That intensity is evident in the exploding bass machines of Museum A0—named for a pedal effect, with a wink at Luse’s day job—which came out in October on the widely connected experimental North Carolina label Hot Releases. It’s the Permanent sound stripped down to one box for travel purposes, such as the brief European tour Luse and Ryan Martin, who runs Hot Releases and performs as Secret Boyfriend, went on last summer.
Luse says the generosity of people like Rubinstein, Martin, and the crowd at the Chapel Hill club Nightlight were all instrumental in creating a sense of musical permission.
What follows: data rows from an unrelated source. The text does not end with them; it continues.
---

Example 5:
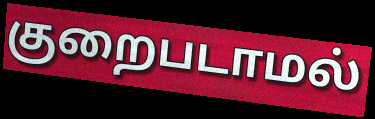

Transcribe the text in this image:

குறைபடாமல்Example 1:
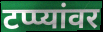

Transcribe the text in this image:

टप्प्यांवर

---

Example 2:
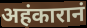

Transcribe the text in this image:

अहंकारानं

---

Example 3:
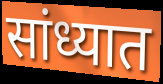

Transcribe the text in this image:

सांध्यात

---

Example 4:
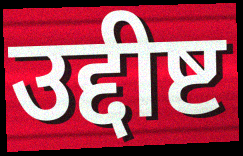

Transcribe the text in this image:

उद्दीष्ट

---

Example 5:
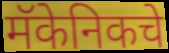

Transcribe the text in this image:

मॅकेनिकचेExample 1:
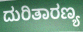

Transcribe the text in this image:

ದುರಿತಾರಣ್ಯ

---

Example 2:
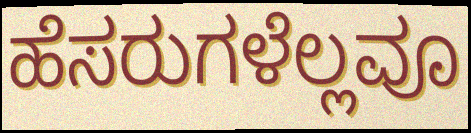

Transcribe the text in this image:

ಹೆಸರುಗಳೆಲ್ಲವೂ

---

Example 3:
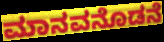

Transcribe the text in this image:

ಮಾನವನೊಡನೆ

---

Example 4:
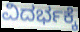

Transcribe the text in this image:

ವಿದರ್ಭಕ್ಕೆ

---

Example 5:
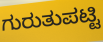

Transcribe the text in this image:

ಗುರುತುಪಟ್ಟಿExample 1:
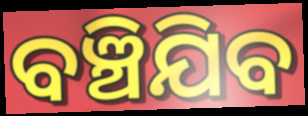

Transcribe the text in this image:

ବଞ୍ଚିଯିବ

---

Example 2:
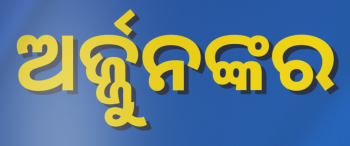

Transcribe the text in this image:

ଅର୍ଜ୍ଜୁନଙ୍କର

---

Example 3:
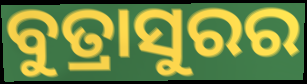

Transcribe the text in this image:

ବୁତ୍ରାସୁରର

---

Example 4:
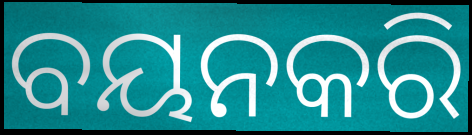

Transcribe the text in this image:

ବୟନକରି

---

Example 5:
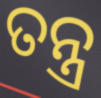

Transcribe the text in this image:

ତନ୍ତ୍ର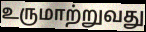
உருமாற்றுவது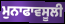
ਮੁਨਾਫਾਵਸੂਲੀ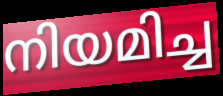
നിയമിച്ചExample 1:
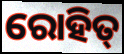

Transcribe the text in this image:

ରୋହିତ୍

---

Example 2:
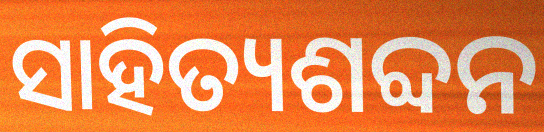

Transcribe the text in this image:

ସାହିତ୍ୟଶବ୍ଦନ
“It’s the same as with Girls Rock,” she says. “It’s so important to create institutional structures to teach people.”
Hunger or Nausea, a torrent of inky, pounding techno, comes out online December 9 on Modern Tapes. The vinyl record, a first for the Brooklyn tape label, follows a week later.
There’s also a Permanent song on Women Invented Noise Vol II, a new compilation from the UK label Industrial Coast; Luse samples Stevie Nicks and one of Fritz Lang’s “Dr. Mabuse” films.
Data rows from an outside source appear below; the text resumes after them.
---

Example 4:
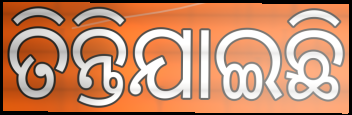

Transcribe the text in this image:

ତିନ୍ତିଯାଇଛି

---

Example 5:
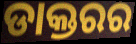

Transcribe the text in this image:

ଡାକ୍ତରର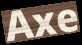
AxeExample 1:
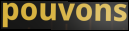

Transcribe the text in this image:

pouvons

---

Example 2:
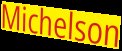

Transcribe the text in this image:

Michelson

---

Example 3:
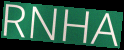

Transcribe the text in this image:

RNHA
She’s performing at the Fruit on December 9 and 17, as part of the Permission and Unnamed parties, respectively. She doesn’t use a laptop; the sets are pure hardware, though that’s more about the learning curve than classicist ideology.
As layered with cultural contexts as Luse’s music is, there is something excitingly free-floating about them, something open to investigation, something she observes as it swirls around her, from the center of music-making instead of the side.
“I don’t think of myself as a character,” she says. “I think of myself as a technician.” And yet in sharp contrast to that neutral role—that academic vestige—there’s something more, something shadowy yet whole.
“I have always felt deeply moved by music,” Luse says. “But when I finally started making it myself, it brought about a sense of cohesion I had never experienced before. I developed a stronger inner world, and I could access my shadow side through it.”